# Admin: Can I 'have' an inactive account on FA?



## Sigma (Aug 15, 2010)

I while ago I saw someone have their account on FA merged with another persons inactive account so I posted a thread asking if  giving an account was possible and apperantly it is so I was wondering if an admin could give me the account called Sigma.

From what I can see the account is inactive because it was made in 2006 and has no information other than the artist info being 'gone'.
If it is possible could you pm me asking for what details are needed and if it isn't possible could my future account (when registration is back up) be merged with that account?

Thanks


----------



## redfoxnudetoons (Aug 15, 2010)

PM an admin.


----------



## Sigma (Aug 15, 2010)

who and which though, I was told  to pm one but which one?


----------



## redfoxnudetoons (Aug 15, 2010)

Dragoneer, or any of the FA staff.


----------



## Tally (Aug 16, 2010)

Wouldn't that be unfair if the original owner decided to come back?


----------



## Candy (Aug 16, 2010)

Tally said:


> Wouldn't that be unfair if the original owner decided to come back?


After four years?

And I got the name Candy, which was an abandoned account from three years ago.


----------



## Tally (Aug 16, 2010)

Candy said:


> After four years?
> 
> And I got the name Candy, which was an abandoned account from three years ago.


 
I've seen people return to video games after three to four years of not playing.


----------



## Willow (Aug 16, 2010)

Tally said:


> Wouldn't that be unfair if the original owner decided to come back?

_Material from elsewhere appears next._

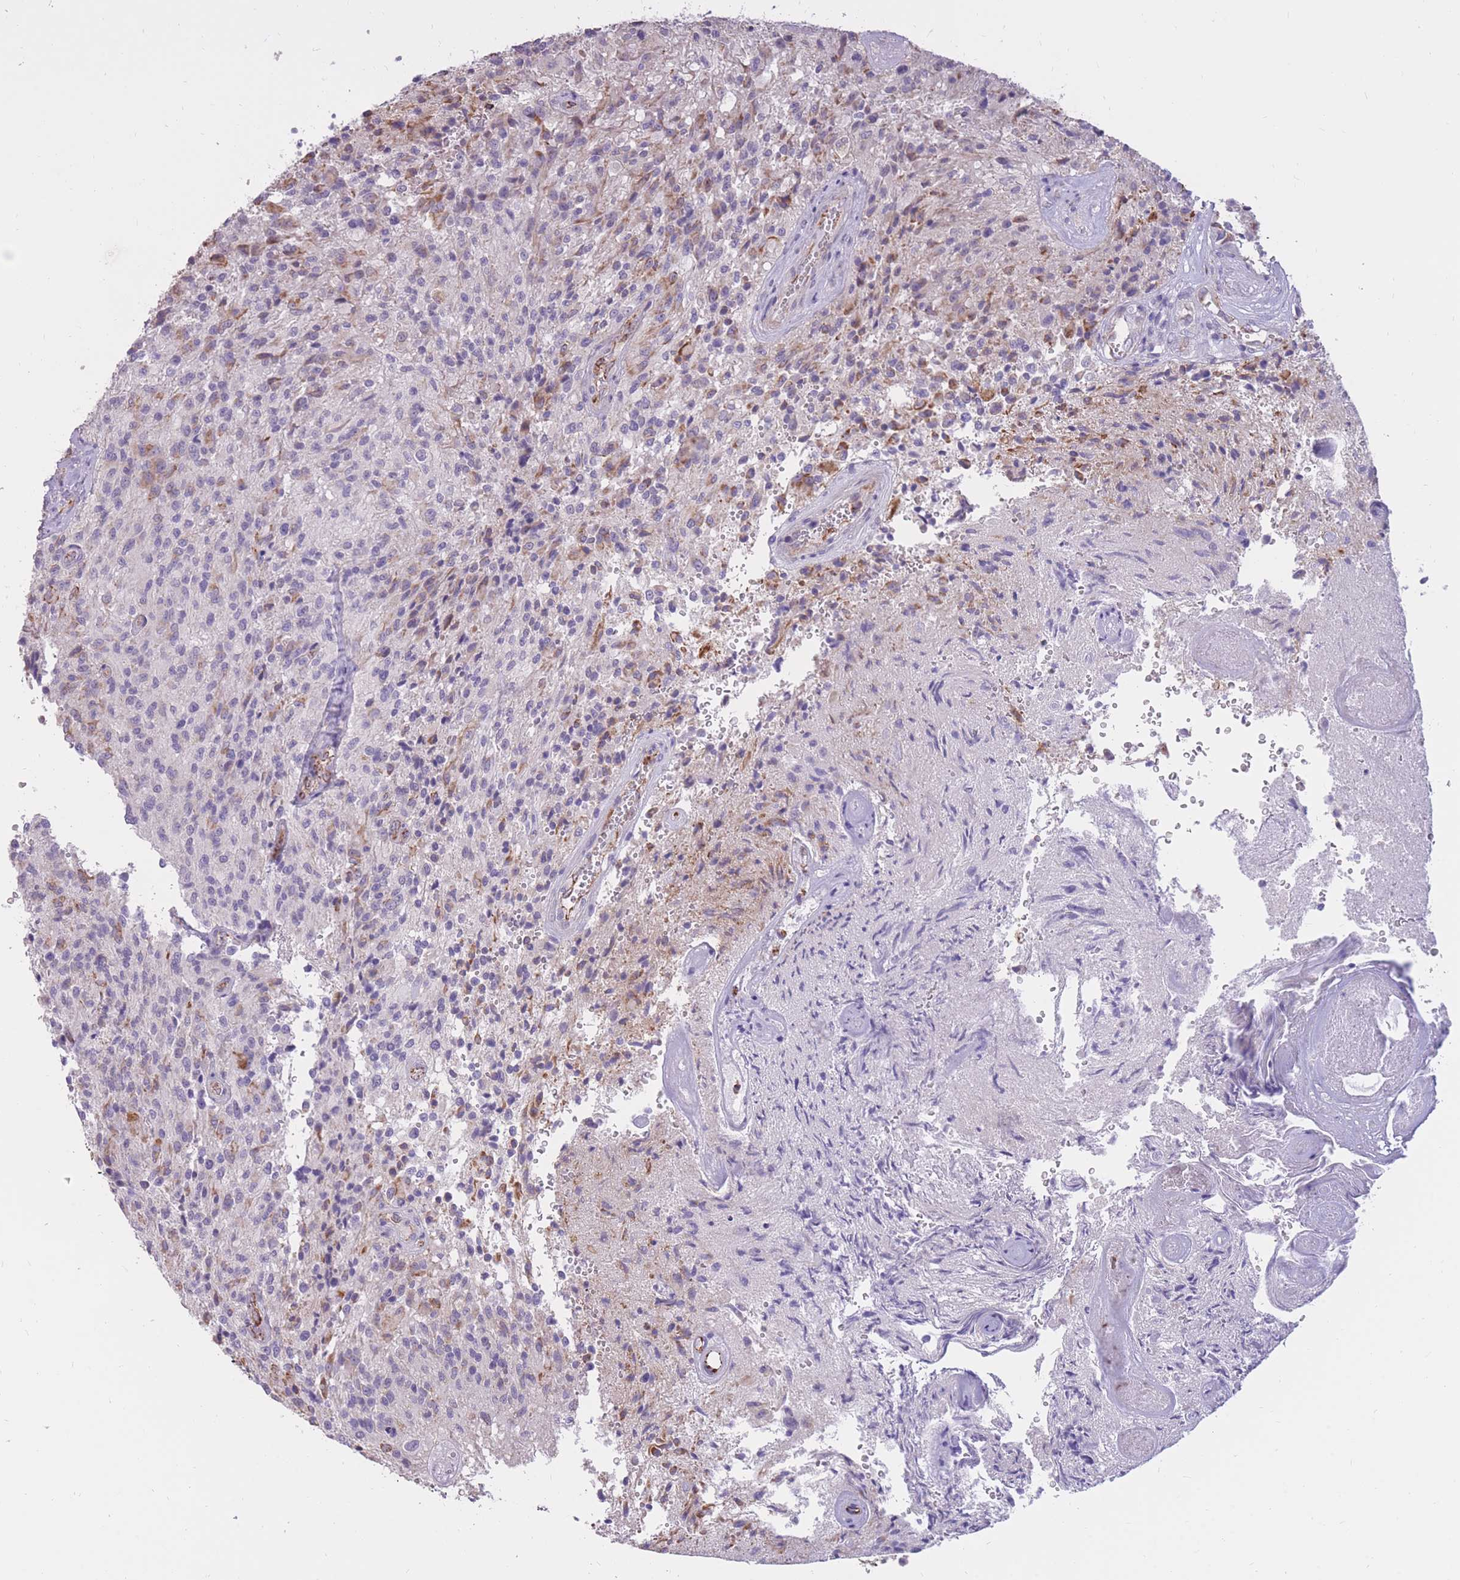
{"staining": {"intensity": "moderate", "quantity": "<25%", "location": "cytoplasmic/membranous"}, "tissue": "glioma", "cell_type": "Tumor cells", "image_type": "cancer", "snomed": [{"axis": "morphology", "description": "Normal tissue, NOS"}, {"axis": "morphology", "description": "Glioma, malignant, High grade"}, {"axis": "topography", "description": "Cerebral cortex"}], "caption": "A brown stain shows moderate cytoplasmic/membranous staining of a protein in human malignant glioma (high-grade) tumor cells. Nuclei are stained in blue.", "gene": "RNF170", "patient": {"sex": "male", "age": 56}}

If the account is inactive then yea, they can do that. 

I believe that's how Ratte got her new account on FA. They can merge and give you accounts if they've gone without any activity for long periods of time.


----------



## Candy (Aug 16, 2010)

Tally said:


> I've seen people return to video games after three to four years of not playing.

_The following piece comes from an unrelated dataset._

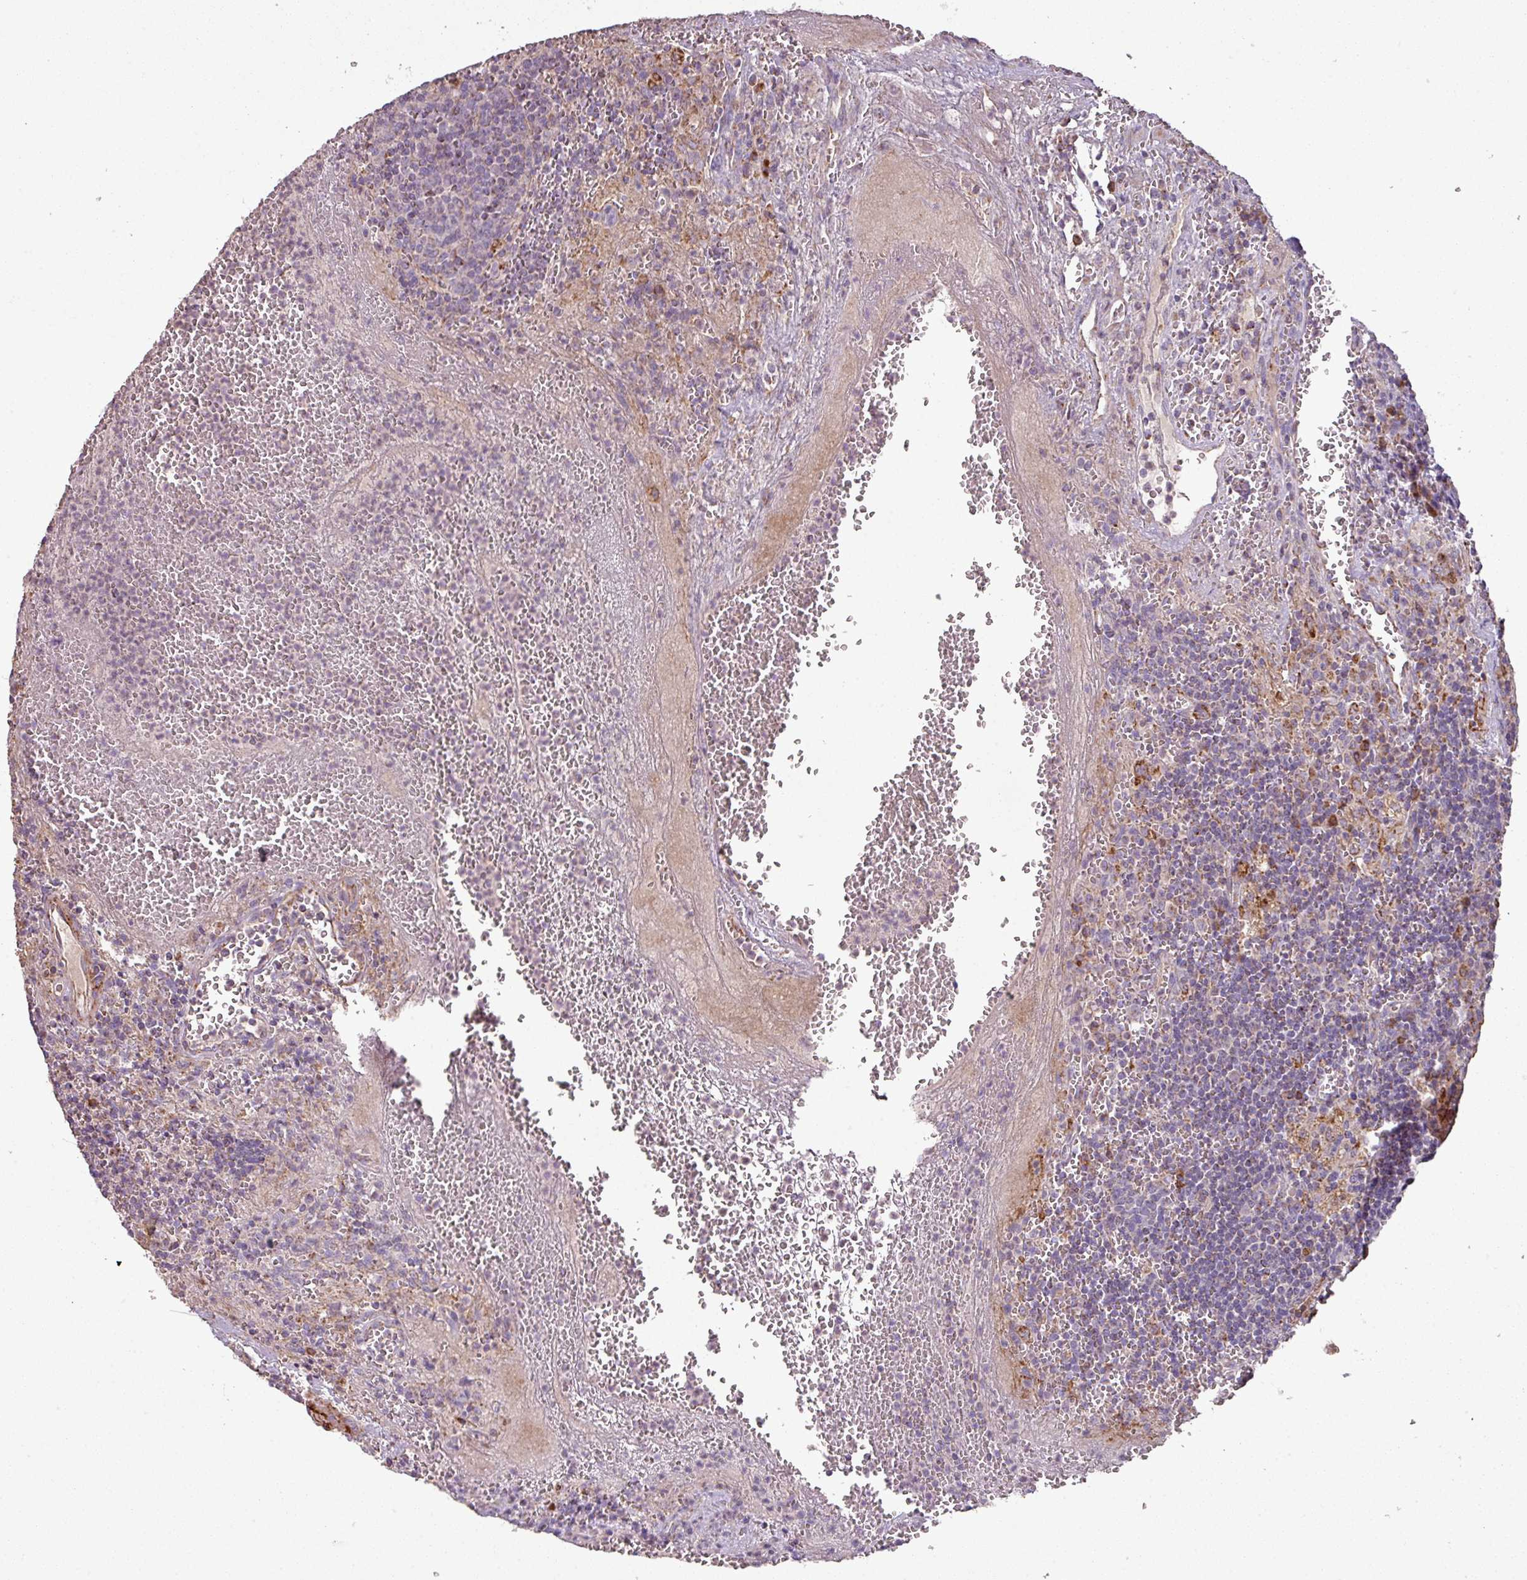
{"staining": {"intensity": "moderate", "quantity": "<25%", "location": "cytoplasmic/membranous"}, "tissue": "lymph node", "cell_type": "Germinal center cells", "image_type": "normal", "snomed": [{"axis": "morphology", "description": "Normal tissue, NOS"}, {"axis": "topography", "description": "Lymph node"}], "caption": "Immunohistochemical staining of benign lymph node displays low levels of moderate cytoplasmic/membranous staining in approximately <25% of germinal center cells. (Stains: DAB (3,3'-diaminobenzidine) in brown, nuclei in blue, Microscopy: brightfield microscopy at high magnification).", "gene": "ENSG00000260170", "patient": {"sex": "male", "age": 50}}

Luckily for them, they can do that without getting the games taken away.

Honestly, I doubt someone would care. Or even remember their password.


----------



## yak (Aug 16, 2010)

No, accounts can not be merged. 
We can however give access to the account to anyone at request if the account shows no signs of activity for over a year. But that's just that, no merging or transferring of watches, comments, etc is done.


----------



## Willow (Aug 16, 2010)

yak said:


> No, accounts can not be merged.
> We can however give access to the account to anyone at request if the account shows no signs of activity for over a year. But that's just that, no merging or transferring of watches, comments, etc is done.


 Yea, but forum accounts can be merged can't they?


----------



## Sigma (Aug 16, 2010)

Well, could I have access to it?
I'll admit its primarily because I want an account called sigma.


----------



## Rakuen Growlithe (Aug 17, 2010)

Tally said:
			
		

> Wouldn't that be unfair if the original owner decided to come back?



If they haven't posted anything then they aren't losing anything. If it was made in 2006 but had a couple of pictures posted in it then I doubt it would be given away.


----------



## Zerksis (Aug 17, 2010)

They will, you just have to ask. Just do your research first before you ask. If the account is over a year old, was never used once, what's the harm? It'll probably never be used, at least if it's given to someone who will use it then the account can contribute something to the site instead of just waste space.


----------



## Taralack (Aug 17, 2010)

The admins are able to see when the user has last logged in. As yak said, if an account has been logged into for the past year, it counts as being active despite the account not having favs or submissions. They could just be using it to access the adult content on FA.


----------